After this letter, I decided to take the algorithms seriously and solved 3-4 problems every day for 2 months.

Attempt 2

The next call was in August, because. 6 months should elapse between attempts.

All over again: I sent an application, passed the contest, where I did not solve 1 problem, because I simply did not know about k-dimensional trees. Then the recruiter wrote to me again and offered an interview, we agreed on a time and I began to wait. We phoned, there were again 2 tasks that I don’t remember at all, but they were simple for me, we had 10 minutes left, the interviewer had no more tasks and we parted ways.

After that, I was offered to continue communication, but with the teams. We phoned the recruiter, they clarified my preferences for teams, what I would like to work with, whether I was ready to move.

I was offered 3 teams, I decided that I needed to talk to everyone, even if, according to the description, I don’t really like them, maybe I don’t understand something. But usually you are thrown a description of the teams, which briefly states what they do and you decide whether this team is interesting to you or not.

In this interview, you talk about each other. I’m talking about myself, development experience, what I’m interested in, the interlocutor about my team, their tasks and role in Yandex. It usually took about 20 minutes, then you can ask some clarifying questions about the team. Interviews usually ended in 30 minutes. The first 3 teams did not take me, then I decided to check with the recruiter why they refused me in order to fix this matter. They thought I wasn’t interested enough in the teams. Yes, I have such a problem that I am not very emotional in conversations and just listen, answer questions and ask them.

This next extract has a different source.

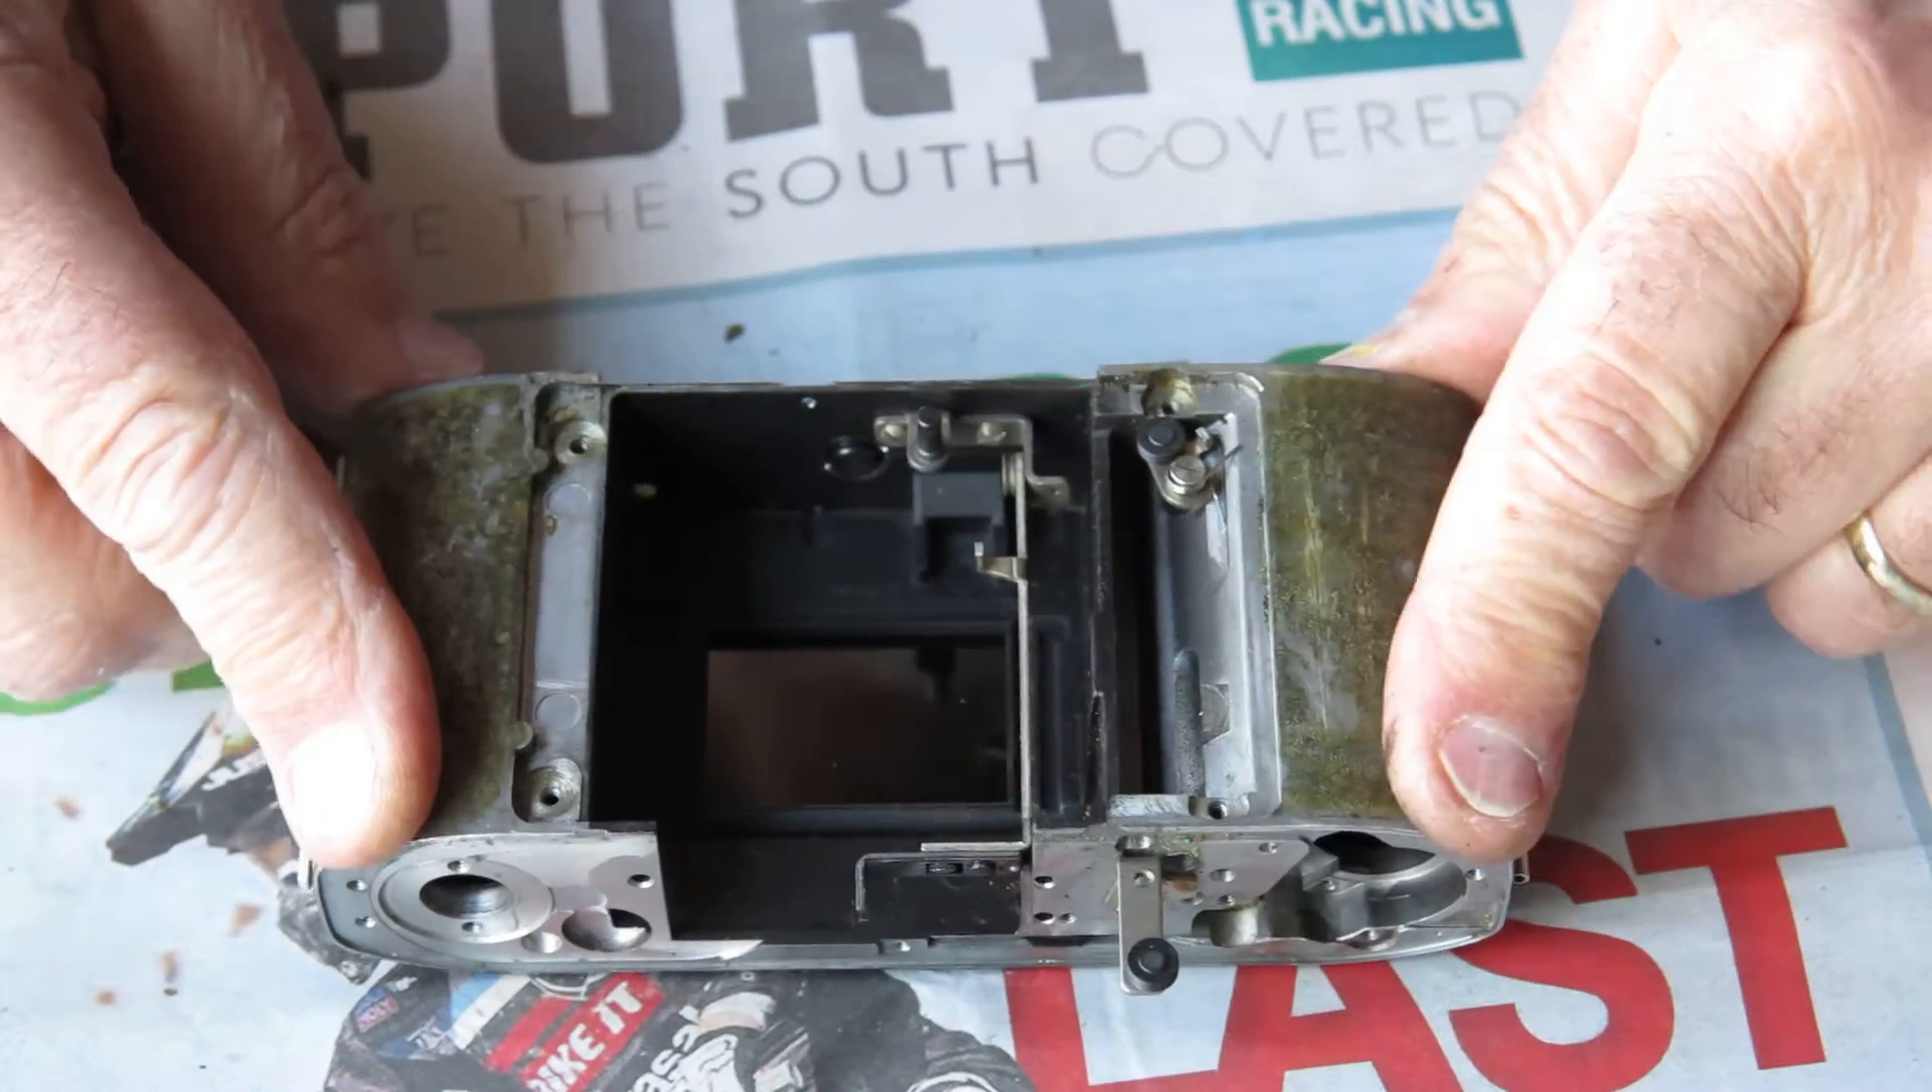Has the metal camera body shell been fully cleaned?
No.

They found 2 more teams for me, which I assumed would be the last if they did not take me. This time the interviews were a little different, on one they asked me about REST and gRPC, whether I worked with Linux and about interfaces in Golang, on the other we solved one simple problem on algorithms. Everything else was pretty much the same. After that, I again began to wait for an answer, which came quite quickly, a couple of hours after the interview, which one of the teams really liked me. They sent me an offer for an internship, I filled out a questionnaire, and a few days later they sent me a gift – a working laptop, an Alice Light station, a branded shopper, a sketchbook, a pen and a book about Yandex, which I immediately read.

Internship

I did an internship remotely from my city and home. In general, for internships you are the same employee as juniors, middles and seniors. You fix bugs, add new functionality, close tickets, go to stand-ups, planning and stuff like that, you can even go on business trips to your colleagues in other cities.

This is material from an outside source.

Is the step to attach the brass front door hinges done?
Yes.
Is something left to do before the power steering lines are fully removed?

Throughout your internship, you have your own mentor. For me, it was the person who conducted the interview. I wrote all my questions to him, he gave me tasks. Often we called up just to talk about how things are going for me, and, in general, about Yandex. In general, there are no stupid questions, you can and should ask everything that interests you, they will always help you here and tell you where and what to look for.

During my work I:

  • communicated with other developers

  • offered his ideas, which were sometimes accepted

  • wrote code in Python, Java, but mostly in Go

  • read and worked with Terraform, gRPC, various databases

  • learned the entire life cycle of tasks, from creating a ticket to deploying to production

After 4 months of work (the first 2 months I worked for 0.5 pay) my internship ended, I wrote to my supervisor that I really like them and I would like to stay if there is such an opportunity. They left me and to this day I work in this company and in the same team, but already as a junior.

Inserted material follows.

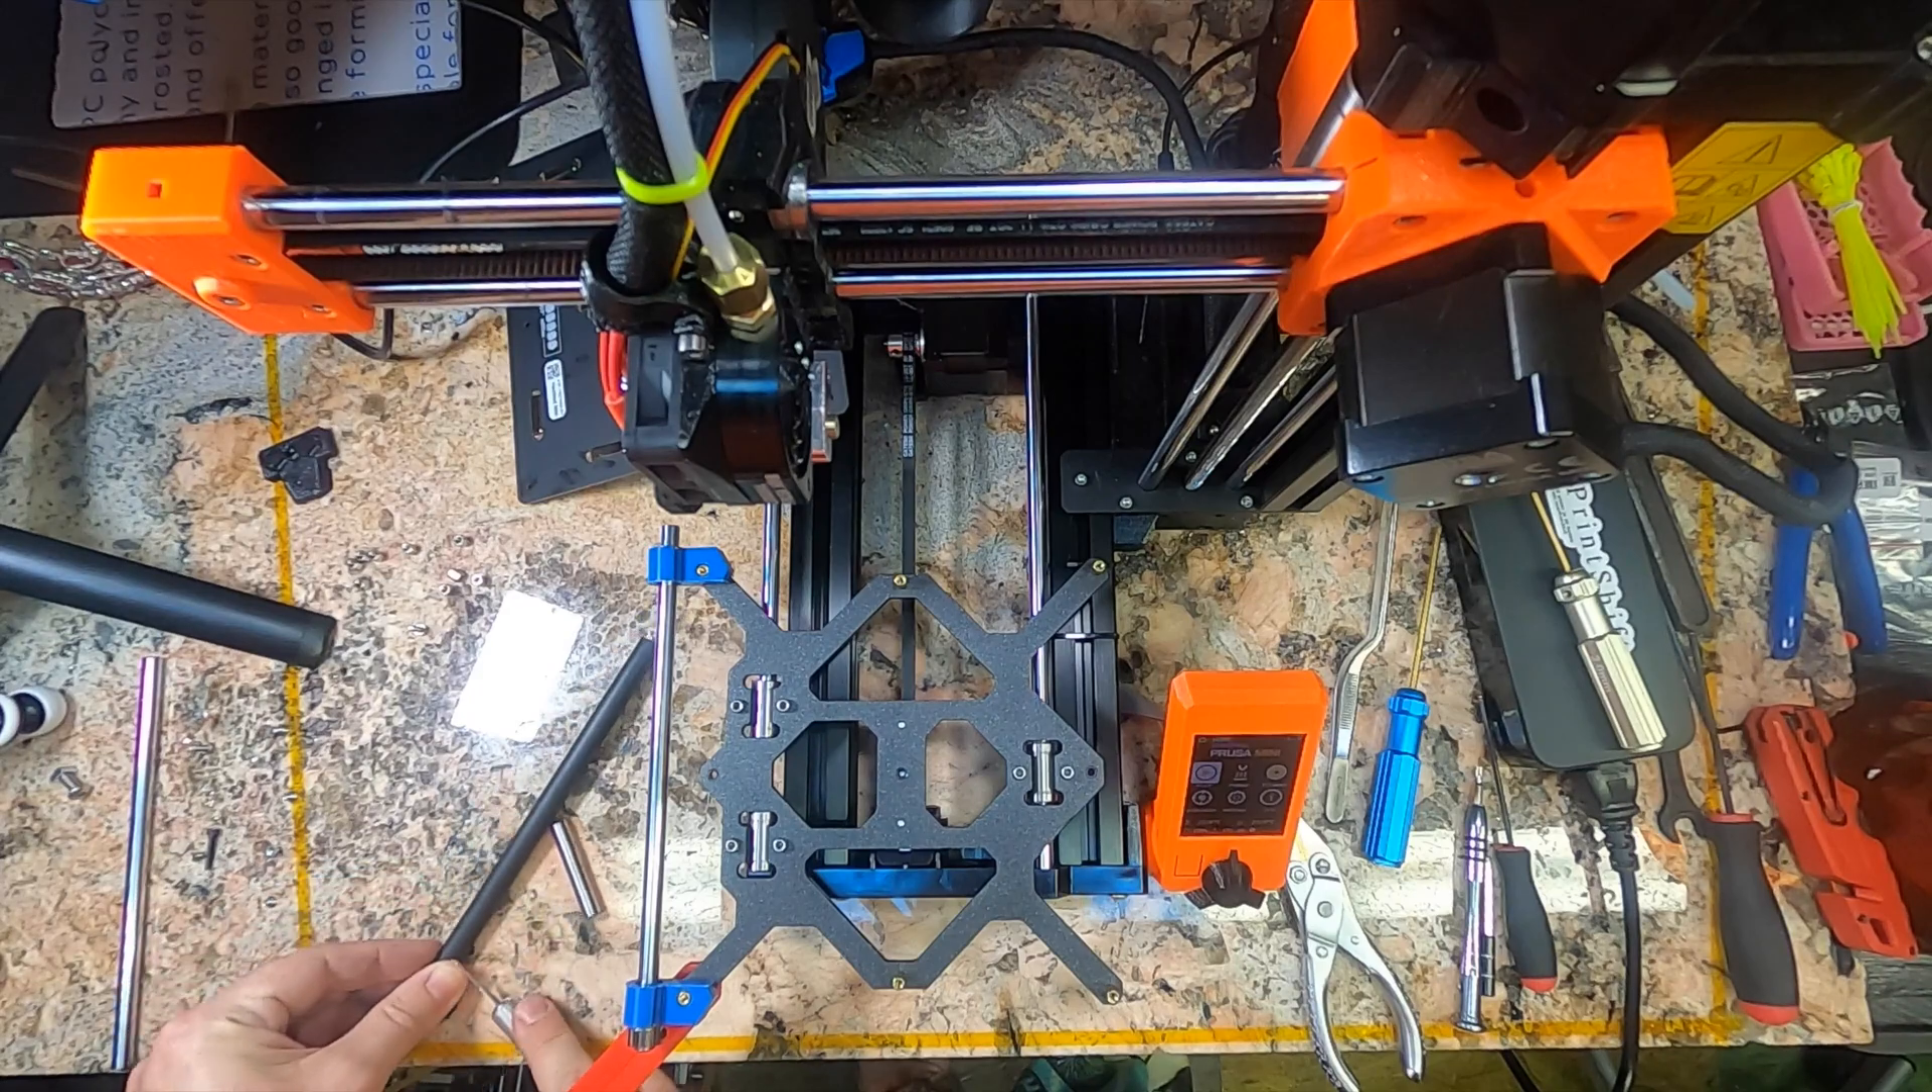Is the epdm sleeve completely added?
No.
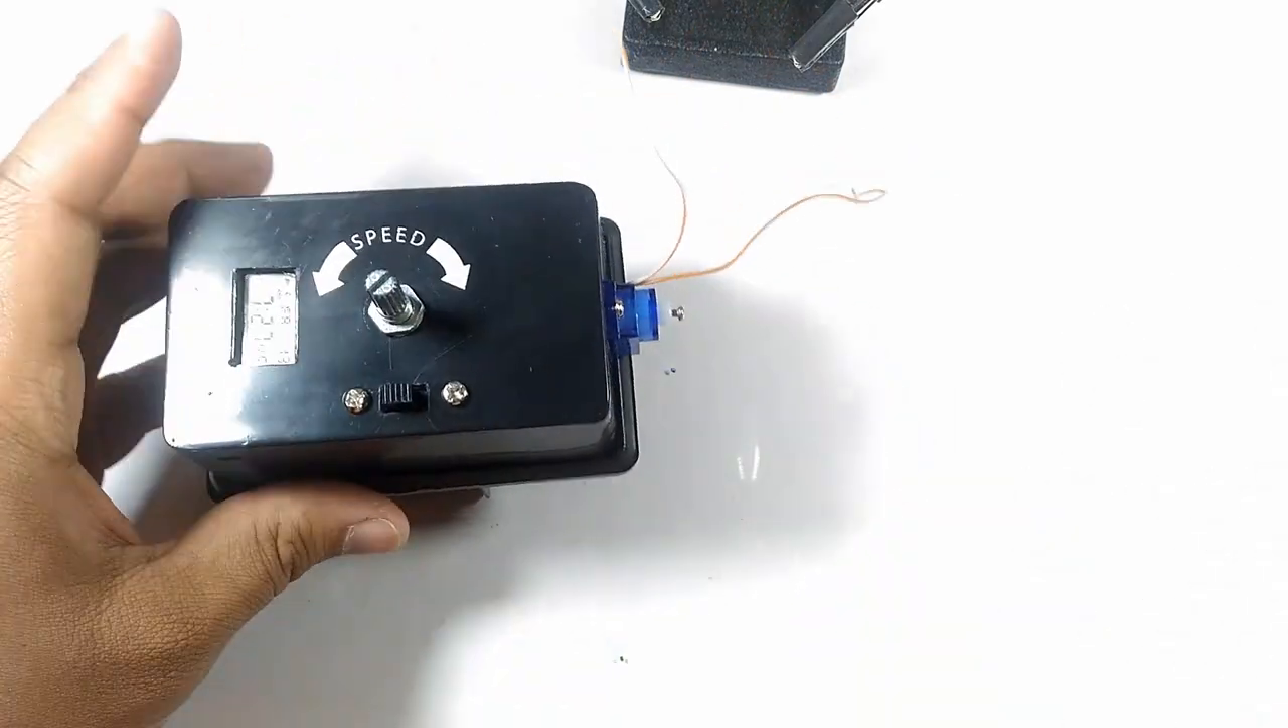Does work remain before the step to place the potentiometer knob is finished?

Unfortunately, I can’t tell you fascinating stories from the office, IT dorms that Yandex now has, and stuff like that, because I simply didn’t have such experience.

As a tip, I can say that you need to be confident in algorithms and data structures, this is the most basic thing that is asked in all interviews and which shows your problem solving skills. I think that it is still worth writing some of your own projects and stuffing a portfolio, this can play a role in interviews with teams.

Don’t give up, and if you don’t succeed right away, you may succeed later.